* _Instructions for the task_
Search the records below for the word "postgres" and show every line where it occurs.

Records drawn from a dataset
※ ※ ※

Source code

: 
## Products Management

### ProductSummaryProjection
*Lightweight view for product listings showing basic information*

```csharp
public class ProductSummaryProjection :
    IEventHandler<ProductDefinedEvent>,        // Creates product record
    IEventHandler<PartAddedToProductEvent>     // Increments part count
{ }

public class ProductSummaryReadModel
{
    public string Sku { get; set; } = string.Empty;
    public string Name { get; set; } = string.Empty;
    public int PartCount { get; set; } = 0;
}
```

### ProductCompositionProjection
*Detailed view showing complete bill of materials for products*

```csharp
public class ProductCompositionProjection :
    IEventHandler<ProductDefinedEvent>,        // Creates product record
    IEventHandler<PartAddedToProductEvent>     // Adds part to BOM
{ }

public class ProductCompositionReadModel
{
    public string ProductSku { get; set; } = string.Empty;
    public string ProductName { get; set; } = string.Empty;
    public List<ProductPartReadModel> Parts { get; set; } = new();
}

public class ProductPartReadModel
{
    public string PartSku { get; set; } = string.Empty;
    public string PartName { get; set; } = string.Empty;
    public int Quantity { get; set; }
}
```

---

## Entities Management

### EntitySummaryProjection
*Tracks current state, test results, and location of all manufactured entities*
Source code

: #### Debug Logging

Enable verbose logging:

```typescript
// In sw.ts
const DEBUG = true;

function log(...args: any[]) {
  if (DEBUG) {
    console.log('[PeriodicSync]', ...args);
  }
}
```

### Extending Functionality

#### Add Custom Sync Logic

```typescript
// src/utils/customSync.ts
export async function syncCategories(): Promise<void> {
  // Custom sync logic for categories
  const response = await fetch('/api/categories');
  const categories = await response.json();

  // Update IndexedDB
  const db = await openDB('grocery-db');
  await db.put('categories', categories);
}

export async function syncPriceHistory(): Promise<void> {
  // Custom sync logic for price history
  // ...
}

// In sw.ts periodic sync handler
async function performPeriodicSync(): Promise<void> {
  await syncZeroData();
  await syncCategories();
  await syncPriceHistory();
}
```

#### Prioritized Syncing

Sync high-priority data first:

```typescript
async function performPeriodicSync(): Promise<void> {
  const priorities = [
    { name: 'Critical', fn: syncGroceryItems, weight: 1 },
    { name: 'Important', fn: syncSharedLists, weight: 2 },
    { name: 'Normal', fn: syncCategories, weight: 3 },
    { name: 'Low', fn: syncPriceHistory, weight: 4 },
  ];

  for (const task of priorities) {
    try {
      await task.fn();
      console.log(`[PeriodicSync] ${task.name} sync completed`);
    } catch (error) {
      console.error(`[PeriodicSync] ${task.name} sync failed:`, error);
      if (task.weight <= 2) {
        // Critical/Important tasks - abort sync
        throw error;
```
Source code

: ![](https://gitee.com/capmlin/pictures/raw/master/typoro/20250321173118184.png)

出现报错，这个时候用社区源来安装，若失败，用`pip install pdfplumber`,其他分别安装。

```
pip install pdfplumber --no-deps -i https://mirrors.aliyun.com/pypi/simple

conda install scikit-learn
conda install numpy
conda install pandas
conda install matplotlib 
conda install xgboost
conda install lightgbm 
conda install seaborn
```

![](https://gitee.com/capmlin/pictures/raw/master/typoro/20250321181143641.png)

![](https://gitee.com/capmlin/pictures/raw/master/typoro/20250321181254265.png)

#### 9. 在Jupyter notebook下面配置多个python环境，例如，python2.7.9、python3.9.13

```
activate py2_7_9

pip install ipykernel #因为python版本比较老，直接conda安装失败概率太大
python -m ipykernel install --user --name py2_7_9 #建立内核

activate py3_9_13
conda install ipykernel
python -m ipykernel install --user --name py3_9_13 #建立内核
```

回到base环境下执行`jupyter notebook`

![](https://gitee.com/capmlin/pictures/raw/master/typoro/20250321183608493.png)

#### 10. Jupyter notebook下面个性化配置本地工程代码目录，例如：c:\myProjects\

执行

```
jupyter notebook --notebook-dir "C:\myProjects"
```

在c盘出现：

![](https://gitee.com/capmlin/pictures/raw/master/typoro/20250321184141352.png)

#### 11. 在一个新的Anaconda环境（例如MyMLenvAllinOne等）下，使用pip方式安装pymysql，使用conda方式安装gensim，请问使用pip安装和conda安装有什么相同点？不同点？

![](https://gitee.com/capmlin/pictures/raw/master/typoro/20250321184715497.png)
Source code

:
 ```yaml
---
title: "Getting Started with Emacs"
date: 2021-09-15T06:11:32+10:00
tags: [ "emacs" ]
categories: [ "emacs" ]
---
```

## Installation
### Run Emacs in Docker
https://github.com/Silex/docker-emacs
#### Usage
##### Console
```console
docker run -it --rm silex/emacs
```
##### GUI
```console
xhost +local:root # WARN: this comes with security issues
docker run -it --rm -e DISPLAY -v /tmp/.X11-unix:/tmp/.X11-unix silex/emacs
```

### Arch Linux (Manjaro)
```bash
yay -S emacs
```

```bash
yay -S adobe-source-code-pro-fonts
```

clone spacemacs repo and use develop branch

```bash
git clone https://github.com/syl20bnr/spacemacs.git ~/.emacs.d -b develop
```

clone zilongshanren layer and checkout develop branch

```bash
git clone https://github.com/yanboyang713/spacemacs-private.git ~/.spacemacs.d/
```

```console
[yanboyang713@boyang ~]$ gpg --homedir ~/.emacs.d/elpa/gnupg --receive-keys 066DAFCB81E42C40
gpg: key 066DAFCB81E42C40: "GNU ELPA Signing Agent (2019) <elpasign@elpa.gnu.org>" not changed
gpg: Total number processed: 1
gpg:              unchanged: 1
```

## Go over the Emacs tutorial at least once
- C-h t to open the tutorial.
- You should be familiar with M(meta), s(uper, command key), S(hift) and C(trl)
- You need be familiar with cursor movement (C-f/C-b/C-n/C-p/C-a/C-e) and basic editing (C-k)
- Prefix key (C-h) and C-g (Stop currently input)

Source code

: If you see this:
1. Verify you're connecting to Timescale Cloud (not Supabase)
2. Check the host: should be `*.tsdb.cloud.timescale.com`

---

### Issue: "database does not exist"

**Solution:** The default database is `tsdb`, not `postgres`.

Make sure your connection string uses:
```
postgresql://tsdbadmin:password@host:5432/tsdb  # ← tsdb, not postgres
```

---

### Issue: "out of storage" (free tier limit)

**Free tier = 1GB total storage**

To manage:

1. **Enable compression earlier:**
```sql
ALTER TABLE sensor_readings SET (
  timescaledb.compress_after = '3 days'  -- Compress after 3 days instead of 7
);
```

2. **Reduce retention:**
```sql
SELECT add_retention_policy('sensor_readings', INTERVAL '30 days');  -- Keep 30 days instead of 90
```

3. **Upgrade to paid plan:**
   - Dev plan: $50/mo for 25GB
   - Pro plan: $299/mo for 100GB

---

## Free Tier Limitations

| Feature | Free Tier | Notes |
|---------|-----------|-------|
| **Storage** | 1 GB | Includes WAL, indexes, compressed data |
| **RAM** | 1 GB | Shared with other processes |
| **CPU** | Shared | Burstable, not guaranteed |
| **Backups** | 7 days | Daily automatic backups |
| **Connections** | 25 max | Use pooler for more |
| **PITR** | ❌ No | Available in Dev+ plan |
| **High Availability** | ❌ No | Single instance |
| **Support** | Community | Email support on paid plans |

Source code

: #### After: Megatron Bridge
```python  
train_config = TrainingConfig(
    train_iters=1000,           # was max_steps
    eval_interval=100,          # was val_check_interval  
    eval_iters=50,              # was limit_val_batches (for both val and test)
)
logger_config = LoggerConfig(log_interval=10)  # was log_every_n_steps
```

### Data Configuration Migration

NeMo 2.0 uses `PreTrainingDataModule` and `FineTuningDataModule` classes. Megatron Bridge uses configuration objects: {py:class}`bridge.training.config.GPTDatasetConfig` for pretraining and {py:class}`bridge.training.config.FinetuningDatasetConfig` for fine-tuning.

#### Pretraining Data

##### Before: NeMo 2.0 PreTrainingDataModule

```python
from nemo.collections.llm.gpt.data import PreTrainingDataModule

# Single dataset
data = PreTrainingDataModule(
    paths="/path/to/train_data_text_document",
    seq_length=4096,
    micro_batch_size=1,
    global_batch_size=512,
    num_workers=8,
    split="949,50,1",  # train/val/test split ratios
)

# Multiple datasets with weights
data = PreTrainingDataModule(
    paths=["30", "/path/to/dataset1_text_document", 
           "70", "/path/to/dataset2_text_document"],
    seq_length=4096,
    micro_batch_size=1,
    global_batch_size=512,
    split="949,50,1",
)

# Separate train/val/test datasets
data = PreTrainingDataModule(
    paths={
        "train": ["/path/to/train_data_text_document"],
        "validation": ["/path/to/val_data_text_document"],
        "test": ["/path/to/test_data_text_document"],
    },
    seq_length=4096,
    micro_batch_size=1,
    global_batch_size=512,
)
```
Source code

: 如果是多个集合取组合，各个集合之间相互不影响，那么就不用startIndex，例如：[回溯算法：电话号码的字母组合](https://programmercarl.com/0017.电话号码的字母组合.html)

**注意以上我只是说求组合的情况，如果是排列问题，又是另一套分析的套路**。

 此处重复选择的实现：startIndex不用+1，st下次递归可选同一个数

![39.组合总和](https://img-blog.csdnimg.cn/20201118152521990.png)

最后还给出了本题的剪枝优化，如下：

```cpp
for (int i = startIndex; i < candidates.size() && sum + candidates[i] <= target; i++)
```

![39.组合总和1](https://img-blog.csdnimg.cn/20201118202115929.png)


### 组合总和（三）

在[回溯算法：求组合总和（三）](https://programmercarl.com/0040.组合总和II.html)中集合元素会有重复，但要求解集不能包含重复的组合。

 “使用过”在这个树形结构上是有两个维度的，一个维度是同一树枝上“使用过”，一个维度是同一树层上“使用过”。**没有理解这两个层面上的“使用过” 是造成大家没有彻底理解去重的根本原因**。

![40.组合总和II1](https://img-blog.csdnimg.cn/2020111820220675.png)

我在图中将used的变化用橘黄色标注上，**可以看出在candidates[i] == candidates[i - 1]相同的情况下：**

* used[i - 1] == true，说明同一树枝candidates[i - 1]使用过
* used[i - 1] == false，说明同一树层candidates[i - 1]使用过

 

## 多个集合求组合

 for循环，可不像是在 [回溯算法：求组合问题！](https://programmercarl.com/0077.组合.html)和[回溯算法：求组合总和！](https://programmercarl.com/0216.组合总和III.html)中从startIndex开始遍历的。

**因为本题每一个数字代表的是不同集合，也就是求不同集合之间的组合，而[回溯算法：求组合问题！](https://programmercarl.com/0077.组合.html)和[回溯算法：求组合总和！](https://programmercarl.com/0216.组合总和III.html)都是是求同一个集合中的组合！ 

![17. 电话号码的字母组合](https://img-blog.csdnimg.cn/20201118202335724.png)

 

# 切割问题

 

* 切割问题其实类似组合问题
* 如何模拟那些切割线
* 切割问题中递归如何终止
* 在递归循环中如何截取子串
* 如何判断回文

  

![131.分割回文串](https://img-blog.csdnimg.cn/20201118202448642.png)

※ ※ ※

* _Task answer_
**Solution:** The default database is `tsdb`, not `postgres`.
postgresql://tsdbadmin:password@host:5432/tsdb  # ← tsdb, not postgres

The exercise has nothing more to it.